Perayaan keselamatan Allah itu terjadi secara terus menerus. Oleh sebab itu, kita pun harus merayakannya tanpa henti. Bukan berarti juga kita menyangkali hari-hari khusus yang telah ditetapkan gereja di dalam tahun liturgi. Tetapi bahwa di dalam masa biasapun kita tetap merayakan misteri yang sama walau tak dirayakan secara istimewa, yaitu ucapan syukur atas karya penebusan dan kenangan akan sengsara, wafat dan kebangkitan Kristus.

Lebih dari itu hari minggu pun disejajarkan dengan hari-hari raya lainnya. Dimana pada hari Minggu, bersama seluruh umat beriman kita merayakan dengan penuh syukur karya penyelamatan Allah yang hadir dalam diri Yesus Kristus lewat peristiwa wafat dan kebangkitanNya. Bersama umat beriman juga kita mengucap syukur karena selama sepekan kita mendapatkan perlindungan dan kasih karunia Tuhan. Dan dengan merayakannya kita sesungguhnya menguduskan hari Tuhan sesuai perintah Allah yang ke tiga serta menunaikan lima perintah Gereja yang mengatakan rayakanlah Ekaristi pada hari Minggu dan Hari Raya yang diwajibkan, dan janganlah melakukan pekerjaan yang dilarang pada hari itu.

2.      Perayaan
1)     Kenaikan Tuhan
2)     Turunnya Roh Kudus atas Para Rasul
3)     D Pesta Ordo / Kongreagasi komunitas religious
4)     Hari Tuhan
Hari Minggu adalah hari di mana umat berkumpul merayakan liturgi, "untuk mendengarkan Sabda Allah dan ikut serta dalam perayaan Ekaristi, mengenangkan sengsara, kebangkitan dan kemuliaan Tuhan Yesus, serta mengucap syukur kepada Allah" (Sacrosanctum Concilium no 106).
5)     Peringatan Orang Kudus
Dalam daur tahunan, Gereja merayakan peringatan para martir dan orang kudus sebagai perayaan Paska Tuhan di dalam mereka "yang telah menderita dan dimuliakan bersama Kristus.
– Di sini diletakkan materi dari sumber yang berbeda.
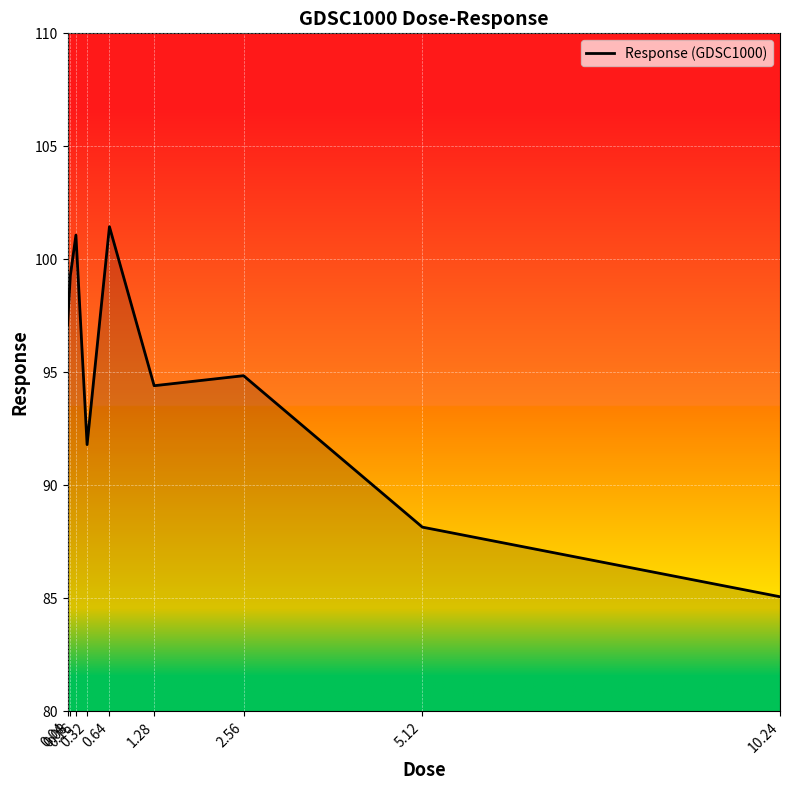

What position from the right is 2.56?

3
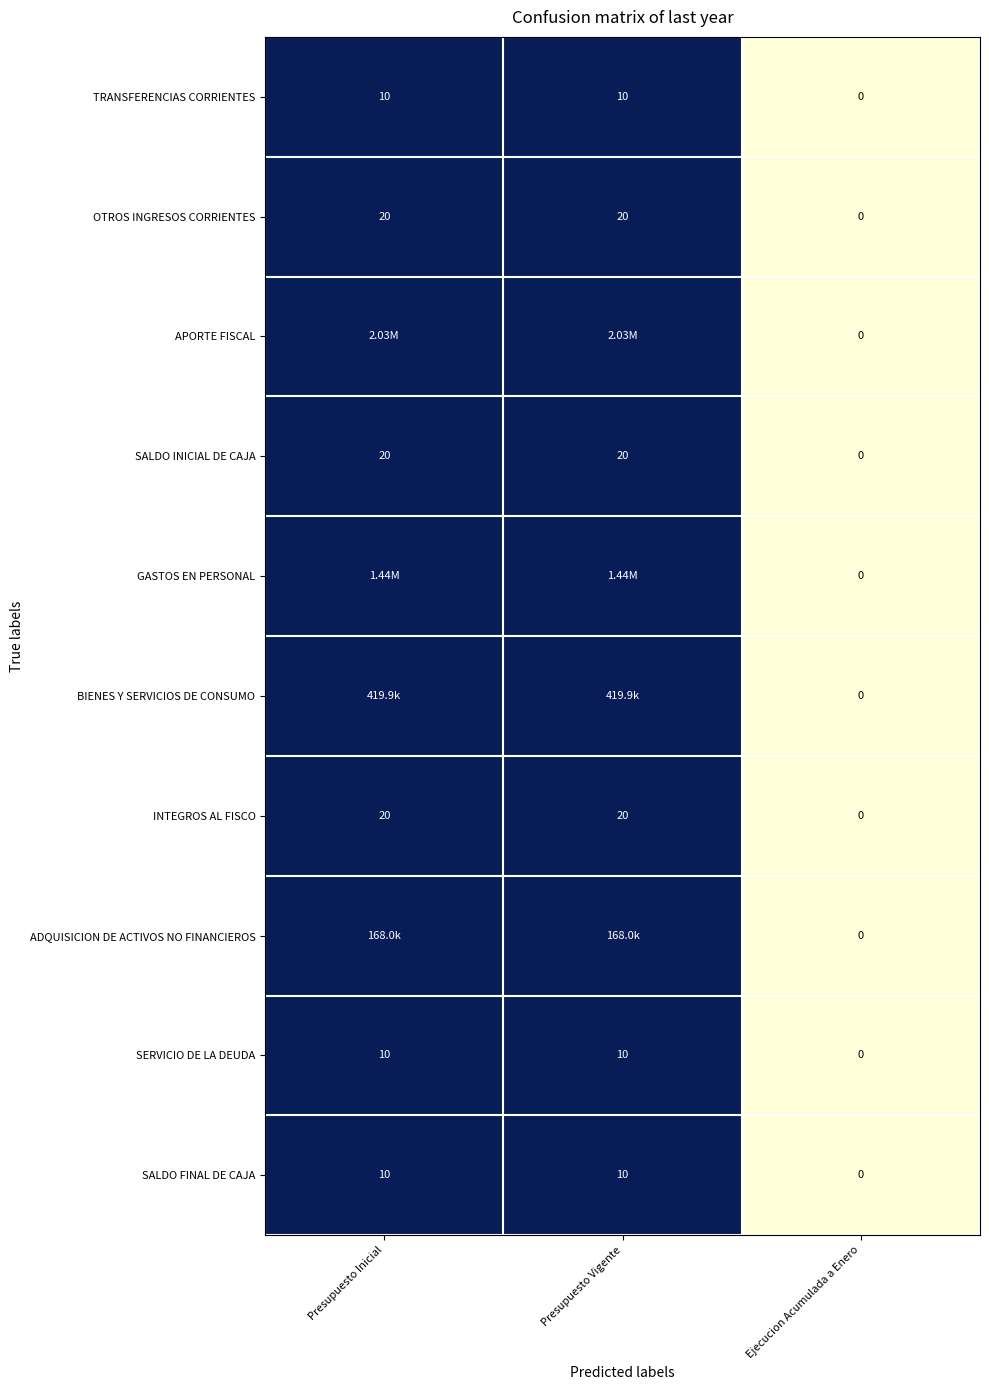

What is the sum of all SALDO FINAL DE CAJA values?

20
Gereja memaparkan teladan mereka kepada umat beriman dalam menarik semua orang kepada Allah Bapa melalui Kristus, dan atas pahala-pahala yang diterima para martir dan orang kudus, Gereja memohon karunia-karunia dari Allah" (Sacrosanctum Concilium no 104).
6)     Ibadat Harian (Horarium)
Ibadat Harian merupakan doa seluruh Gereja. Setiap orang ambil bagian di dalamnya sesuai dengan tempatnya di Gereja dan menurut status hidupnya: para imam, biarawan dan biarawati, dan awam menurut kemungkinan yang ada pada mereka. Ibadat Harian dapat dilakukan bersama atau secara perorangan. Ibadat Harian seakan-akan merupakan kelanjutan dari perayaan Ekaristi.